Shannon joined the Cardinals' promotional staff in 1971; a year later he moved to the team's radio booth.  For almost three decades Shannon was paired with Hall of Fame announcer Jack Buck on AM 1120 KMOX and the Cardinals Radio Network. After Buck's death in 2002, Shannon became the team's lead radio voice, teaming with Joel Meyers (2002), Wayne Hagin (2003–2005), and John Rooney (2006–2021). In 2006, he moved to KTRS (550) which had won broadcasting rights for the Cardinals and ownership of the station. For the 2011 season, KMOX regained the rights for Cardinals broadcasting and Shannon returned to his former employer.

Shannon received a local Emmy Award for his work on Cardinal broadcasts in 1985, and was inducted into the Missouri Sports Hall of Fame in 1999. He was named Missouri Sportscaster of the Year in 2002 and 2003.

On Friday nights after a Cardinals home game, Shannon traditionally hosted a sports chat show from the Cardinals' home radio booth.

Shannon's signature home run call is "Here's a long one to left/center/right, get up baby, get up, get up...oh yeah!"

Extracted data:
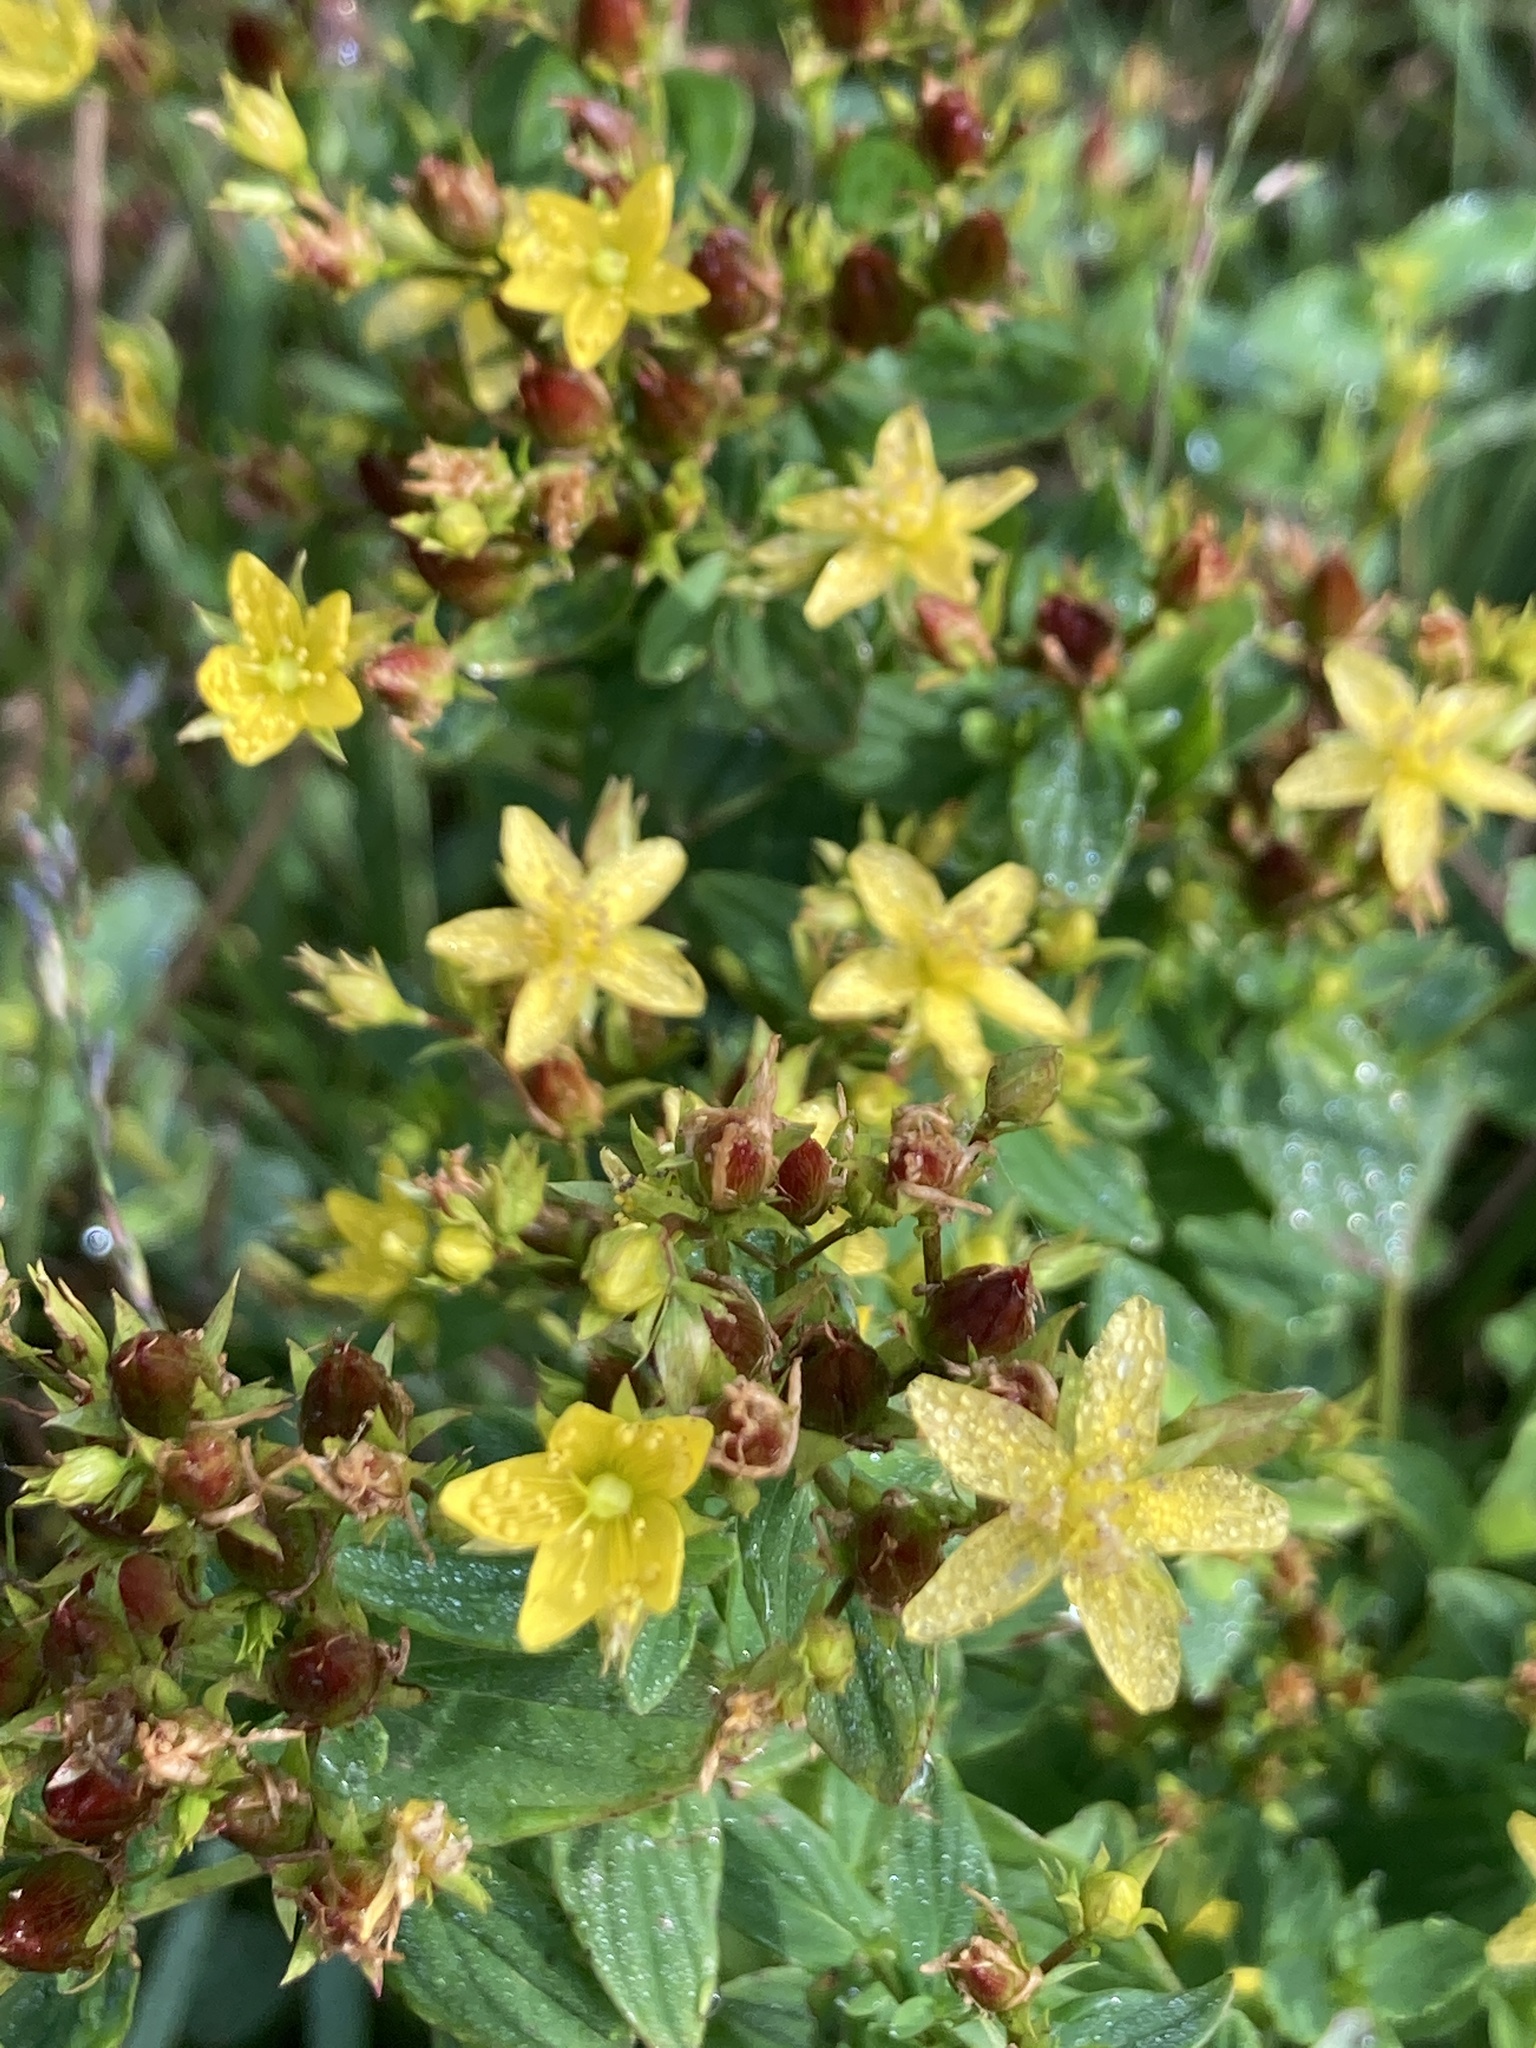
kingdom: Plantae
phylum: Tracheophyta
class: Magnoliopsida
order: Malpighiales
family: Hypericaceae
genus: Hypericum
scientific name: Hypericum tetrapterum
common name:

What this exercise asks:
1 – Copy the Shannon text again, starting at the words "Shannon joined the" and stopping after "2002 and 2003.", with "radio booth" renamed to "broadcast booth" throughout.
2 – According to the Shannon text, what award did he receive in 1985?
3 – List every announcer that the Shannon text says he was paired or teamed with on Cardinals radio.

Answers to the exercises:
1 –
Shannon joined the Cardinals' promotional staff in 1971; a year later he moved to the team's broadcast booth.  For almost three decades Shannon was paired with Hall of Fame announcer Jack Buck on AM 1120 KMOX and the Cardinals Radio Network. After Buck's death in 2002, Shannon became the team's lead radio voice, teaming with Joel Meyers (2002), Wayne Hagin (2003–2005), and John Rooney (2006–2021). In 2006, he moved to KTRS (550) which had won broadcasting rights for the Cardinals and ownership of the station. For the 2011 season, KMOX regained the rights for Cardinals broadcasting and Shannon returned to his former employer.

Shannon received a local Emmy Award for his work on Cardinal broadcasts in 1985, and was inducted into the Missouri Sports Hall of Fame in 1999. He was named Missouri Sportscaster of the Year in 2002 and 2003.

2 – A local Emmy Award for his work on Cardinal broadcasts.

3 – Jack Buck, Joel Meyers, Wayne Hagin, John Rooney